Summarize the Power BI reporting text below in two sentences.

== SUPPLIED TEXT ==
▶
DP-900: Microsoft Azure Data Fundamentals

Analyzing Data

Reporting

Welcome back to the Azure Data Fundamentals DP-900 course. In this module, we explore reporting through Microsoft Power BI—your end-to-end platform for data analysis, from ingestion to distribution.

When we discuss “reporting” in the Microsoft ecosystem, we mean Power BI. Think of it as two distinct phases:

  1. Building interactive visualizations
  2. Distributing those reports to end users

Under the hood, Power BI’s design phase relies on Power Query and Power View, while publishing and sharing are handled by the Power BI Service.

The image illustrates the components of Power BI, highlighting its three main parts: Power Query, Power View, and Power BI Service, along with their roles in creating, visualizing, and distributing data.

Power BI Desktop: Create and Design

Power BI Desktop (formerly Power BI Designer) is the free Windows client that combines Power Query and Power View into a single workspace. Both the free and Pro versions offer full design capabilities, with Pro removing dataset size limits and adding collaboration features.
◀
== INFORMATION SHOWN ==
▶
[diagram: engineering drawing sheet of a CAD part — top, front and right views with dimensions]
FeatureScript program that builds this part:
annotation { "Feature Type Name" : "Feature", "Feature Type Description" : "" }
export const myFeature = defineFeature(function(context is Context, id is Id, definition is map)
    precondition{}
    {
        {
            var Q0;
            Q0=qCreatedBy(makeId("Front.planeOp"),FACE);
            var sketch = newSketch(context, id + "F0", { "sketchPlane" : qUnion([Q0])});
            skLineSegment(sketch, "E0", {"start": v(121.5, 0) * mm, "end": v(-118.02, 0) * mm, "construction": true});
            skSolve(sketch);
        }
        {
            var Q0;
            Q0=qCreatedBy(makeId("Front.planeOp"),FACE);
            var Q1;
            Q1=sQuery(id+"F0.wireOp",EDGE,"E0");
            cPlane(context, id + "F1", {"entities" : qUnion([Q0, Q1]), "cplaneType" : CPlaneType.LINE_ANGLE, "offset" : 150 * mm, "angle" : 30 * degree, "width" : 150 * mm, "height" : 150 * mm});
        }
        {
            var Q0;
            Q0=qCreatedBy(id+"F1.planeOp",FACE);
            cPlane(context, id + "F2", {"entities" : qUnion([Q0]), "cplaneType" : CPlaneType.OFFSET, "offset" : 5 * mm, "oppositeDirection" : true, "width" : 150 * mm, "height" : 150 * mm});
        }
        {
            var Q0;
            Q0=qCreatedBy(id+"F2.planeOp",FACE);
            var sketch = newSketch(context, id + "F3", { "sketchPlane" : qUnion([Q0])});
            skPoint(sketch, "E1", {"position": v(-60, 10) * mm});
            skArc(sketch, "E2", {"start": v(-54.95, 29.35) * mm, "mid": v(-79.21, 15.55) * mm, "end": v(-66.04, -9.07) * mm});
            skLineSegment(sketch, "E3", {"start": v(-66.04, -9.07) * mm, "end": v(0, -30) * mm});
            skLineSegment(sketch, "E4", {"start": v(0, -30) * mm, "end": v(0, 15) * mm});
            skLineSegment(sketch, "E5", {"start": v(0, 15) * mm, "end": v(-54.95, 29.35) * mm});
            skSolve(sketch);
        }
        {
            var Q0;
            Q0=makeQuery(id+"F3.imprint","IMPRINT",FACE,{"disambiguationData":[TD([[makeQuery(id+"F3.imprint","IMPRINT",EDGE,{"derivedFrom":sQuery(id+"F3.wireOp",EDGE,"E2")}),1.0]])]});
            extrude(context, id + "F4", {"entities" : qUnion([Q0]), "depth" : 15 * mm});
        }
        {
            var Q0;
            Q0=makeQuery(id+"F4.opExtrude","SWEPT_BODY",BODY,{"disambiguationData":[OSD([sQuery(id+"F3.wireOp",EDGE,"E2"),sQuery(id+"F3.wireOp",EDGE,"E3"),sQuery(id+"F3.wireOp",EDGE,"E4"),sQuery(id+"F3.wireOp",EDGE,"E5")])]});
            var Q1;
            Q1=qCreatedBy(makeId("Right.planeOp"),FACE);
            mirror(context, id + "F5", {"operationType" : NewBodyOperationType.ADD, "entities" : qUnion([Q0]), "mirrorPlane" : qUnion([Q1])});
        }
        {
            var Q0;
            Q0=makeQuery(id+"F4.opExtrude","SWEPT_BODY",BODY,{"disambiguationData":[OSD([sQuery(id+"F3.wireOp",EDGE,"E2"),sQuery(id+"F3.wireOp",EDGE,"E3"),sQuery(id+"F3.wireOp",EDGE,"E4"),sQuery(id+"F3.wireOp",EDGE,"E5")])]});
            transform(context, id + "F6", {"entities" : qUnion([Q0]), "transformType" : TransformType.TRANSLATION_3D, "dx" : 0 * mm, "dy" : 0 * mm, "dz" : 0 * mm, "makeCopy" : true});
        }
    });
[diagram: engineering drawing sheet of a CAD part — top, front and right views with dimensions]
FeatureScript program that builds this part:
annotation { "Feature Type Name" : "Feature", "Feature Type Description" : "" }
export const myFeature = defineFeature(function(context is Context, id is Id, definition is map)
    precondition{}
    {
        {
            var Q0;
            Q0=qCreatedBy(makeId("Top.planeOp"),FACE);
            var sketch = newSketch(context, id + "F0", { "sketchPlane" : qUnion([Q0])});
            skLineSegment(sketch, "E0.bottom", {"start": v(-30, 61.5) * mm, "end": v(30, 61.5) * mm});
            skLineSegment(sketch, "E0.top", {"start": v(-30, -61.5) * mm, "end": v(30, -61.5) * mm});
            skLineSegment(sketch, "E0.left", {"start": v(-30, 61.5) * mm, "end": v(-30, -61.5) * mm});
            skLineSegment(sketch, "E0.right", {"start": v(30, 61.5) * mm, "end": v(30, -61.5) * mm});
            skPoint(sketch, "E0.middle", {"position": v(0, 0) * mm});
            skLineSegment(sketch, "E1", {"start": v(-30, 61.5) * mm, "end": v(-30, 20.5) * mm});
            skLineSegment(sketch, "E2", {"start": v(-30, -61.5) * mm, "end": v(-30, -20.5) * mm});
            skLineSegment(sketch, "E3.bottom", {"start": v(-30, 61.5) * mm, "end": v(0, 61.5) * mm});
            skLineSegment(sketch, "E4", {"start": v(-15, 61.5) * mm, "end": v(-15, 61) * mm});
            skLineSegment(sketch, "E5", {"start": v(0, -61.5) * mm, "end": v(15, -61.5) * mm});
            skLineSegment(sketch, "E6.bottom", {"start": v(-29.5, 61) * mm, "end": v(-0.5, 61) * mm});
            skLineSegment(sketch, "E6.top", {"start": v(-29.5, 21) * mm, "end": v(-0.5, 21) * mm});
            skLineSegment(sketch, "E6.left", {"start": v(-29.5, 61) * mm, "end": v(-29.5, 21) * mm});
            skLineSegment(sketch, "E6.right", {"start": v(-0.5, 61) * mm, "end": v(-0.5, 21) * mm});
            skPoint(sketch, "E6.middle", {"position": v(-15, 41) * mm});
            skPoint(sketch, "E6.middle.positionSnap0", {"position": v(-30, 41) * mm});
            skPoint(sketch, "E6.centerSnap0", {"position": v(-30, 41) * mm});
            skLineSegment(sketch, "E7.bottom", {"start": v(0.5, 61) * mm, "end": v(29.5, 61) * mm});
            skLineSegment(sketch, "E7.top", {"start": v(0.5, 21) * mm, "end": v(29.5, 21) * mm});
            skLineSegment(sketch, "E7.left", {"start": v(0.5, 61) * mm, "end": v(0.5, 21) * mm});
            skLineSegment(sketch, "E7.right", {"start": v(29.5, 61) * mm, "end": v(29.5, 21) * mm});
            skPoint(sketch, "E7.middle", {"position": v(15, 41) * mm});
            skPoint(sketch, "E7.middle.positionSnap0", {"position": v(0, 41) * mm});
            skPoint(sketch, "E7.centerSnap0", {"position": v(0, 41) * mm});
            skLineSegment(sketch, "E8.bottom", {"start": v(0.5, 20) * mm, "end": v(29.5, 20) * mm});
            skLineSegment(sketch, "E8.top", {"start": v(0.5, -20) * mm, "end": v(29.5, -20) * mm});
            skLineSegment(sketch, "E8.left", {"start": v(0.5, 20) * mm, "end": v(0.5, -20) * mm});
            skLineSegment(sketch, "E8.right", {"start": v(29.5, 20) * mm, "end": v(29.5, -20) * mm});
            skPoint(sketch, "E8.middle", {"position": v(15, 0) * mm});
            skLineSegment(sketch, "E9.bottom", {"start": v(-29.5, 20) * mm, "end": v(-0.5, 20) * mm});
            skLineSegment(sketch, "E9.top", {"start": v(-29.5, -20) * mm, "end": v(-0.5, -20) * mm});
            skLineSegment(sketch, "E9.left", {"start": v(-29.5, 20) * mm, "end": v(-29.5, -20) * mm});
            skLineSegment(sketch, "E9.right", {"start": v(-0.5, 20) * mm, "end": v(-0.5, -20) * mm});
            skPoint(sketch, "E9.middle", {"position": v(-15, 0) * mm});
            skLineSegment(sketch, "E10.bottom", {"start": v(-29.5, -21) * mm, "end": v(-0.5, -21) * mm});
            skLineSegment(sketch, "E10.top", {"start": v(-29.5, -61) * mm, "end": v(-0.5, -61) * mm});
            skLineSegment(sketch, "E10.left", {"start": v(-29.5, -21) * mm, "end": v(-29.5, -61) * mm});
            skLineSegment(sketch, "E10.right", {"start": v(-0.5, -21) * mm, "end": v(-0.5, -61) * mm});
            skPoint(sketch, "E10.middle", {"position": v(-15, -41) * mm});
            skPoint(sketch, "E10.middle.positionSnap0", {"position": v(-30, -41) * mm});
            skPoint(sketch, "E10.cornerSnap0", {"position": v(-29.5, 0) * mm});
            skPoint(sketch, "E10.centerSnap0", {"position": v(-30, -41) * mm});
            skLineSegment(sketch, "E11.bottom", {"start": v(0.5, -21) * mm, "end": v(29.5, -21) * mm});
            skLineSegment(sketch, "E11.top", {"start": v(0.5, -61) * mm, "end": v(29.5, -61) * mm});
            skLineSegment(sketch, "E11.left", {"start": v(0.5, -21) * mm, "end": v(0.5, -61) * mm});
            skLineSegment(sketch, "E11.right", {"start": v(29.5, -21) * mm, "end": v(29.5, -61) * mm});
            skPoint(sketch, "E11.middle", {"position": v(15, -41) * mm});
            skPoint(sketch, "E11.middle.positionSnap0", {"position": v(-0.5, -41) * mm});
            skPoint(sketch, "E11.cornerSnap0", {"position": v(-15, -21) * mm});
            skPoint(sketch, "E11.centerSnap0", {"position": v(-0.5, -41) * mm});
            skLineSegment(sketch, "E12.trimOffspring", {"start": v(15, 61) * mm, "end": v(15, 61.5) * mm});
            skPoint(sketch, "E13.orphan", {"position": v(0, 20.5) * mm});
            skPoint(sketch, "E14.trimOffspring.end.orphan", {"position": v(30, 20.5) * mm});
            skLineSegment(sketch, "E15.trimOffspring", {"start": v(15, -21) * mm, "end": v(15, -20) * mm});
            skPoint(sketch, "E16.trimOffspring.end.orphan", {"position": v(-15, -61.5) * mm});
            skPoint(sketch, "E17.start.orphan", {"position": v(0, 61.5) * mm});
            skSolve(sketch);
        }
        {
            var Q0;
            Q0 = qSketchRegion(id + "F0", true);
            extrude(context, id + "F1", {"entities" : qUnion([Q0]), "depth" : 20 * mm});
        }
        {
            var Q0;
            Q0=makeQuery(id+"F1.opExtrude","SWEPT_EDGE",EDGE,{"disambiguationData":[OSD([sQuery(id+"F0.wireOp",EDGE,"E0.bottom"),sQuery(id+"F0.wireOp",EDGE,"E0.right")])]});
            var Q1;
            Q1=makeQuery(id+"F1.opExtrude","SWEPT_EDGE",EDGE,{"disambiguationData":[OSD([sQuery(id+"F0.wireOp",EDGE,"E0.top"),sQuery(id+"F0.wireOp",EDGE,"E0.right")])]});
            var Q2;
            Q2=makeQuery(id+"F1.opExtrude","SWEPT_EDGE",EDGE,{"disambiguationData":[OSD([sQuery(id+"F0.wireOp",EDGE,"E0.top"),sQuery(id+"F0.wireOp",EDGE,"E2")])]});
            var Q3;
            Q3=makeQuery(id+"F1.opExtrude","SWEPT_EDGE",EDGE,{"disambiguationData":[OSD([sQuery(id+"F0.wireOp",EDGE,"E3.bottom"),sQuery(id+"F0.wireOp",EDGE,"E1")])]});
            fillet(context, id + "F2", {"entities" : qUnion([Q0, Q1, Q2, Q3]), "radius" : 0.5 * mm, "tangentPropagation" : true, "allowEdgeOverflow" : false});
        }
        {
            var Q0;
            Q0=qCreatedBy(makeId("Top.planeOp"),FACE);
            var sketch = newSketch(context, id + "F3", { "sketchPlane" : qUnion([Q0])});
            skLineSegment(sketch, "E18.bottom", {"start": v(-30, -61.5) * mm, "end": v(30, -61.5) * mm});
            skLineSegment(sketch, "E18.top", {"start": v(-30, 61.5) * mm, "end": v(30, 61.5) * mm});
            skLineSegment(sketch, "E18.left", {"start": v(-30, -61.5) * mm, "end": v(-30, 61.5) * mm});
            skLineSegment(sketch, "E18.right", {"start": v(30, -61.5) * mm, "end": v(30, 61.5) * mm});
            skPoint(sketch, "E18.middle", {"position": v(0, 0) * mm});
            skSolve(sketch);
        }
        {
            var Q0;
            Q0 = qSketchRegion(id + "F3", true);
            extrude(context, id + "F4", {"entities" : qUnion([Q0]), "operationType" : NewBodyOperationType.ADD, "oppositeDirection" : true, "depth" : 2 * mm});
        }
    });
◀
== EXERCISE RESPONSE ==
Reporting in the Microsoft ecosystem means Power BI, which works in two phases: building interactive visualizations with Power Query and Power View, then distributing reports to end users through the Power BI Service. Power BI Desktop is the free Windows client that combines Power Query and Power View in one workspace, and the Pro version removes dataset size limits and adds collaboration features.